Quoted text:
Subject: re: 3 forwarded messages...
To: Peter Seebach <firstname.lastname@example.org>
From: Mark Crispin <MRC@cac.washington.edu>
Date: 01/02/1996 10:59:11
On Tue, 2 Jan 1996 10:06:07 -0800 (PST), Peter Seebach wrote:
> This is a *stupid fuckup* they refuse to fix.
We did fix the problem. The include of <unistd.h> was added to the Pine 3.92
development sources within a few days of our being alerted to the problem,
many months ago. This was after Pine 3.91 was released, which is why the fix
is not in Pine 3.91 sources.
Pine 3.92 has not been released yet. There has been no release since this
problem was first reported. Once a release is out, it's out; we don't change
The NetBSD port was contributed by a Pine user. We did not write it.
There are no NetBSD systems here. It is impossible for use to test the NetBSD
There is no NetBSD documentation here. We have no way of knowing if NetBSD
uses <unistd.h> or not unless some person who uses it tells us.
We don't write "blind ports", but usually we include ports which were
contributed by users. The alternative to distributing Pine with contributed
ports of unknown quality is not to distribute contributed ports at all.
This kind of problem is usually caused by a compiler that generates variable
width argument stack frames in the name of "efficiency". Although PC and Mac
compilers do this all the time, most Unix compilers do not. Such behavior is
disasterous in pre-ANSI compilers without argument prototyping (which is why
it wasn't done). Pine is probably not the first program that has run afoul of
this on NetBSD. Fortunately, since Pine does build on PC and Mac, the problem
goes away once you have the right include files. Nonetheless, I question the
wisdom of this type of behavior in compilers, since old code (including K&R
first edition examples!) is always going to trip up on this. Does NetBSD have
a compiler switch (and associated libraries!) which coerces arguments up to
the largest data type?

Request 1: Decide whether each statement agrees with the email about the Pine NetBSD problem, answering yes or no and quoting the words of the email that settle it: (a) The fix was included in the Pine 3.91 sources. (b) A Pine user contributed the NetBSD port. (c) Most Unix compilers generate variable width argument stack frames.
Request 2: Condense the paragraph of the email about the Pine NetBSD problem that begins "We did fix the problem" into a shorter version that keeps its main facts.
Request 3: Extend the email about the Pine NetBSD problem past its final sentence.

[Region and label listings]
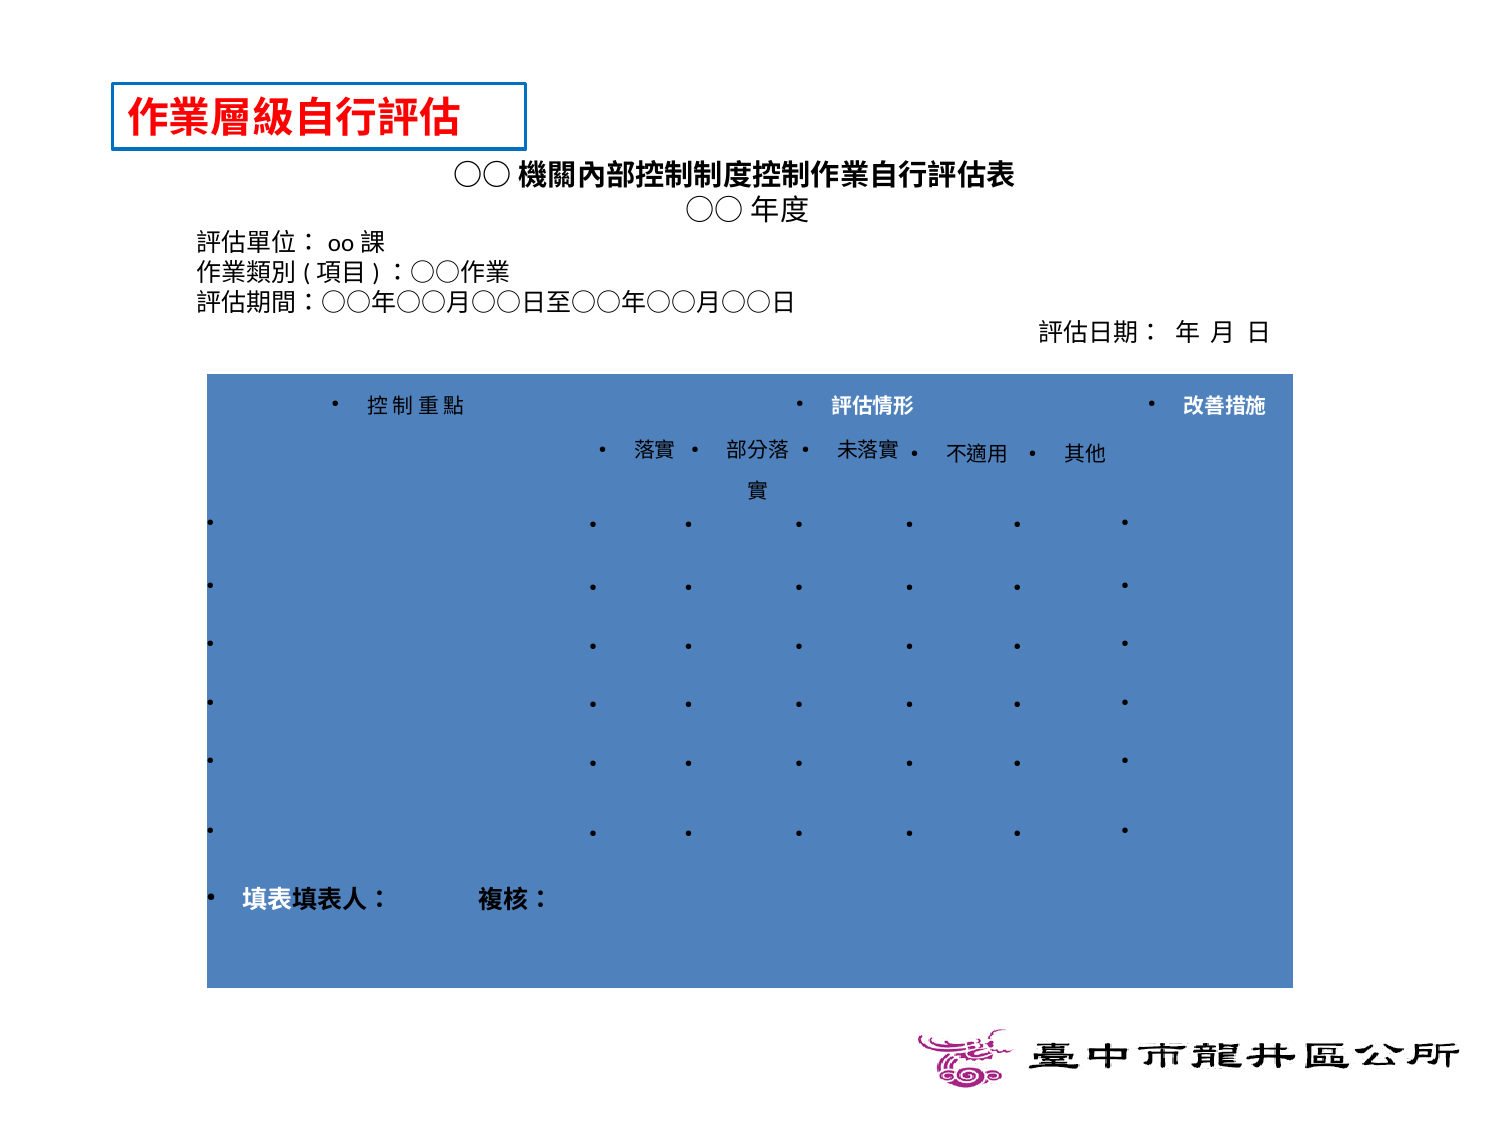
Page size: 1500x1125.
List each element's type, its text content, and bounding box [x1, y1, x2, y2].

table_cell [906, 742, 1014, 813]
table_cell [795, 684, 906, 742]
table_cell [207, 567, 589, 625]
table_cell 落實 [589, 420, 685, 504]
table_cell [207, 625, 589, 684]
table_cell [1014, 504, 1121, 567]
table_cell [685, 504, 795, 567]
table_cell [685, 684, 795, 742]
table_cell 填表填表人： 複核： [207, 883, 1293, 988]
text_box ○○機關內部控制制度控制作業自行評估表 ○○年度 評估單位：oo課 作業類別(項目)：○○作業 評估期間：○○年○○月○○日至○○年○○月○○日 評估日期： 年 月 日 [182, 149, 1328, 354]
table_cell [685, 567, 795, 625]
table_cell [906, 684, 1014, 742]
table_cell [1014, 567, 1121, 625]
table_cell [589, 813, 685, 883]
table_cell [795, 504, 906, 567]
table_header 改善措施 [1121, 374, 1293, 504]
table_cell [795, 813, 906, 883]
table_cell [1121, 625, 1293, 684]
table_cell [685, 742, 795, 813]
table_cell [906, 567, 1014, 625]
table_cell [795, 567, 906, 625]
table_cell [685, 813, 795, 883]
table_cell 不適用 [906, 420, 1014, 504]
table_cell [906, 504, 1014, 567]
table_cell [1014, 742, 1121, 813]
table_cell [1121, 742, 1293, 813]
text_box 作業層級自行評估 [112, 83, 526, 150]
table_cell [685, 625, 795, 684]
table_cell [1121, 813, 1293, 883]
table_cell 其他 [1014, 420, 1121, 504]
table_cell [207, 504, 589, 567]
table_header 控 制 重 點 [207, 374, 589, 504]
table_cell [1121, 567, 1293, 625]
table_cell [207, 813, 589, 883]
table_cell [589, 504, 685, 567]
table_cell [589, 684, 685, 742]
table_cell [795, 742, 906, 813]
table_cell 部分落實 [685, 420, 795, 504]
table_cell [207, 684, 589, 742]
table_cell [906, 625, 1014, 684]
table_cell [1014, 684, 1121, 742]
table_cell [1121, 684, 1293, 742]
table_cell [795, 625, 906, 684]
table_cell [906, 813, 1014, 883]
table_cell [1014, 813, 1121, 883]
table_cell [589, 742, 685, 813]
table_cell [207, 742, 589, 813]
table_cell [589, 625, 685, 684]
table_header 評估情形 [589, 374, 1121, 420]
table_cell 未落實 [795, 420, 906, 504]
table_cell [589, 567, 685, 625]
table_cell [1121, 504, 1293, 567]
table_cell [1014, 625, 1121, 684]
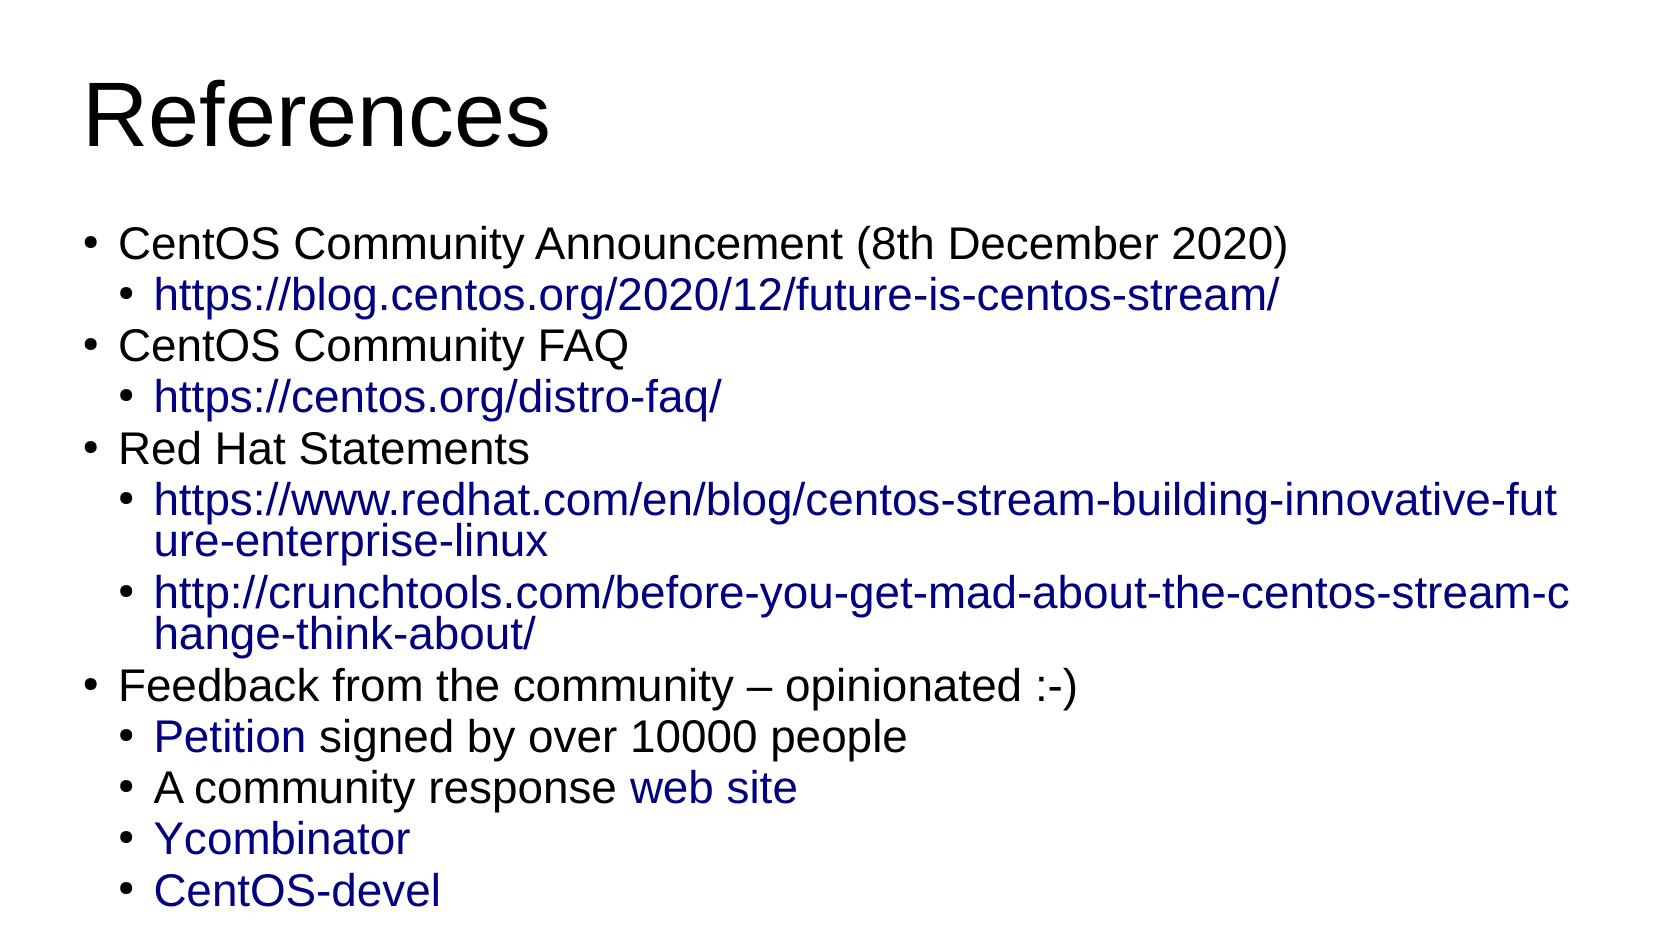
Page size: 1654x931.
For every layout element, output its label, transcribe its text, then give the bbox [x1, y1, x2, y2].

subtitle CentOS Community Announcement (8th December 2020) https://blog.centos.org/2020/12/future-is-centos-stream/ CentOS Community FAQ https://centos.org/distro-faq/ Red Hat Statements https://www.redhat.com/en/blog/centos-stream-building-innovative-future-enterprise-linux http://crunchtools.com/before-you-get-mad-about-the-centos-stream-change-think-about/ Feedback from the community – opinionated :-) Petition signed by over 10000 people A community response web site Ycombinator CentOS-devel [82, 217, 1571, 931]
title References [82, 37, 1571, 193]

Output 1:
(a) No: "This was after Pine 3.91 was released, which is why the fix is not in Pine 3.91 sources."
(b) Yes: "The NetBSD port was contributed by a Pine user."
(c) No: "Although PC and Mac compilers do this all the time, most Unix compilers do not."

Output 2: The problem was fixed months ago, within a few days of the report, by adding an include of <unistd.h> to the Pine 3.92 development sources. Pine 3.91 had already been released by then, so its sources lack the fix.

Output 3:
> Despite the fact that they cannot name a system, anywhere, where
> <unistd.h> exists and including it will break things, they don't
> include <unistd.h>.
VAX Ultrix is an example of a system in which you can not include both
<unistd.h> and <sys/file.h>; <sys/file.h> is the correct file, not <unistd.h>.
NeXT is an example of a system which does not have <unistd.h> at all.
Therefore, we can not blindly include <unistd.h> on all ports. The decision
has to be made on a case-by-case basis, based on several questions:
1) does <unistd.h> even exist?
2) if it exists:
2a) is it the real <unistd.h> that provides the primary prototyping
for most system functions?
2b) or, is it just a pseudo-"POSIX compatibility" stub that has
conflicts with the real include files?
If we didn't try to be compatible across a wide range of systems -- including
those in which <unistd.h> is a problem -- then we would end up narrowing our
focus to certain systems which have importance to us. Almost certainly NetBSD
would not be one of these.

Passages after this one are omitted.